Now all I have to look forward to is Manchester United. No wait. They won't win.

Thank goodness I have Tiger Woods. Bring on Augusta.

Thursday, April 01, 2010

A chronological timeline of discovery events

The Defendant’s lawyer issues discovery.

The Plaintiff's lazy attorney forgets about it.

The Defendant’s lawyer file a motion to compel Plaintiff’s Lawyers to respond to Defendant’s Discovery

The Plaintiff’s lawyers recognizes the Defendant’s lawyer is a dickd and wait until the day before to respond to the discovery requests. By Messenger. Arriving 3 minutes before the close of business.

The Plaintiff’s lawyer talk to the Plaintiff after responding to discovery.

The Plaintiff’s lawyer learns that there are instant message and e-mail conversations between the Plaintiff and the Defendant.

The Plaintiff’s lawyer read these conversations and discover that they contain the Defendant admitted to fault.

All of the Plaintiff’s lawyers do a little jig of happiness.

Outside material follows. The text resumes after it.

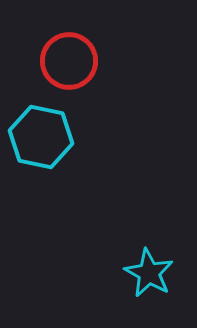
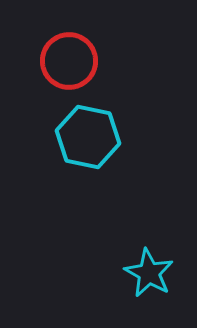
cyan hexagon: moved 47 px right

The Plaintiff’s lawyer supplement the responses to Defendant’s discovery. (Without drawing any attention to the Defendant’s admissions.)

The Defendant’s lawyer writes the Plaintiff’s lawyer this letter:

Dear Mr. Pamby:

I have received your supplemental response to Plaintiff’s discovery. I have had an opportunity to review the disclosed documents and find them to have no relevancy whatsoever bearing on the issues. What you have just said is one of the most insanely idiotic things I have ever heard. At no point in your rambling, incoherent response were you even close to anything that could be considered a rational thought. Everyone in this room is now dumber for having listened to it. I award you no points, and may God have mercy on your soul.

Quite frankly, I am uncertain why these documents were produced but be advised that I will motion the court in limine to bar production of any of these documents at trial.

Very truly yours,

Opposing counsel
The Plaintiff’s lawyer writes back:
Dear Opposing:

I’m a bit puzzled by your letter. I may be a young attorney, new to this whole “reading” thing. I also know the evidentiary rule of relevance. I’m not sure if it was covered at your law school, but I am also keenly aware of the court’s view on party admissions.

I may be mistaken, but I do believe a party saying “It’s all my fault, I made the mistake and I caused the accident” is relevant, admissible and subject to your production request asking for all statements of the Defendant (FYI: that’s your client)

If you are aware of some law, fact or coherent rambling that says differently, please let me know. I am eager to learn.

Very truly yours,

Namby
The Plaintiff’s lawyer’s partner says no to the snark.

The Plaintiff’s lawyer sends an innocent letter. But punches the buttons of the fax machine with all of that pent up snark.